Strive eagerly for the greatest spiritual gifts. If I speak in human and angelic tongues but do not have love, I am a resounding gong or a clashing cymbal. And if I have the gift of prophecy and comprehend all mysteries and all knowledge; if I have all faith so as to move mountains but do not have love, I am nothing. If I give away everything I own, and if I hand my body over so that I may boast but do not have love, I gain nothing. Love is patient, love is kind. It is not jealous, [love] is not pompous, it is not inflated, it is not rude, it does not seek its own interests, it is not quick-tempered, it does not brood over injury, it does not rejoice over wrongdoing but rejoices with the truth. It bears all things, believes all things, hopes all things, endures all things. Love never fails. If there are prophecies, they will be brought to nothing; if tongues, they will cease; if knowledge, it will be brought to nothing. For we know partially and we prophesy partially, but when the perfect comes, the partial will pass away. When I was a child, I used to talk as a child, think as a child, reason as a child; when I became a man, I put aside childish things.
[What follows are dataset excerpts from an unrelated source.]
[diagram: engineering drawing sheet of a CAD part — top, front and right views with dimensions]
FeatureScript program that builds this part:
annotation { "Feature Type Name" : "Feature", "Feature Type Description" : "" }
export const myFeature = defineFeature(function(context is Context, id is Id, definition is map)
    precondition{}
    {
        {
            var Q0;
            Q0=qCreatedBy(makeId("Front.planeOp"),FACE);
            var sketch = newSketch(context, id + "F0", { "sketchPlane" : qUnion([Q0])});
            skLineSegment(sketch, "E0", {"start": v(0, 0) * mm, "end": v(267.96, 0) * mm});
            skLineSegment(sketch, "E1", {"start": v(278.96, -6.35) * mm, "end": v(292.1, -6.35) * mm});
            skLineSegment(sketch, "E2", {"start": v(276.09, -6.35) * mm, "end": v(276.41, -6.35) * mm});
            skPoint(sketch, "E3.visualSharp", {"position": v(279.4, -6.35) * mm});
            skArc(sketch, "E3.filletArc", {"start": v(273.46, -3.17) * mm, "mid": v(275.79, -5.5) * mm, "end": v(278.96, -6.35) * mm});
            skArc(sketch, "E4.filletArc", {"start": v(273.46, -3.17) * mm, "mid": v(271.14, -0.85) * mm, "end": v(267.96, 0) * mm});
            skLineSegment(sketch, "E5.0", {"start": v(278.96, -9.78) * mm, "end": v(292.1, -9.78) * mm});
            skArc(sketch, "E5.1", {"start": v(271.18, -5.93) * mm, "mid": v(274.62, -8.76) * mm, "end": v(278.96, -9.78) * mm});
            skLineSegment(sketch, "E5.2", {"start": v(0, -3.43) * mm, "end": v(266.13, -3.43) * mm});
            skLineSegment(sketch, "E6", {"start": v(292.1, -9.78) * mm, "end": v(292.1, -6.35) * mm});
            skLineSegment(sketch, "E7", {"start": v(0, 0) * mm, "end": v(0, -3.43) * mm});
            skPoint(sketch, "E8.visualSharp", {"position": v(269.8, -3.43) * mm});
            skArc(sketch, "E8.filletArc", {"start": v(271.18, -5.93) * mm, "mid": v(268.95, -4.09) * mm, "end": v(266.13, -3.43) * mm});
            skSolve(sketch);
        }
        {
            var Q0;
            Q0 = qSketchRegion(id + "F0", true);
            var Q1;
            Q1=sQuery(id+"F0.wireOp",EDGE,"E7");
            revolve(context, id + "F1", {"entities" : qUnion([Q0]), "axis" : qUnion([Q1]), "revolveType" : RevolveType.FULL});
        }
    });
At present we see indistinctly, as in a mirror, but then face to face. At present I know partially; then I shall know fully, as I am fully known. So faith, hope, love remain, these three; but the greatest of these is love.

The continuation of the Gospel according to St. Luke
Jesus took the Twelve aside and said to them, “Behold, we are going up to Jerusalem and everything written by the prophets about the Son of Man will be fulfilled. He will be handed over to the Gentiles and he will be mocked and insulted and spat upon; and after they have scourged him they will kill him, but on the third day he will rise.” But they understood nothing of this; the word remained hidden from them and they failed to comprehend what he said. Now as he approached Jericho a blind man was sitting by the roadside begging, and hearing a crowd going by, he inquired what was happening. They told him, “Jesus of Nazareth is passing by.” He shouted, “Jesus, Son of David, have pity on me!” The people walking in front rebuked him, telling him to be silent, but he kept calling out all the more, “Son of David, have pity on me!” Then Jesus stopped and ordered that he be brought to him; and when he came near, Jesus asked him, “What do you want me to do for you?” He replied, “Lord, please let me see.” Jesus told him, “Have sight; your faith has saved you.” He immediately received his sight and followed him, giving glory to God. When they saw this, all the people gave praise to God.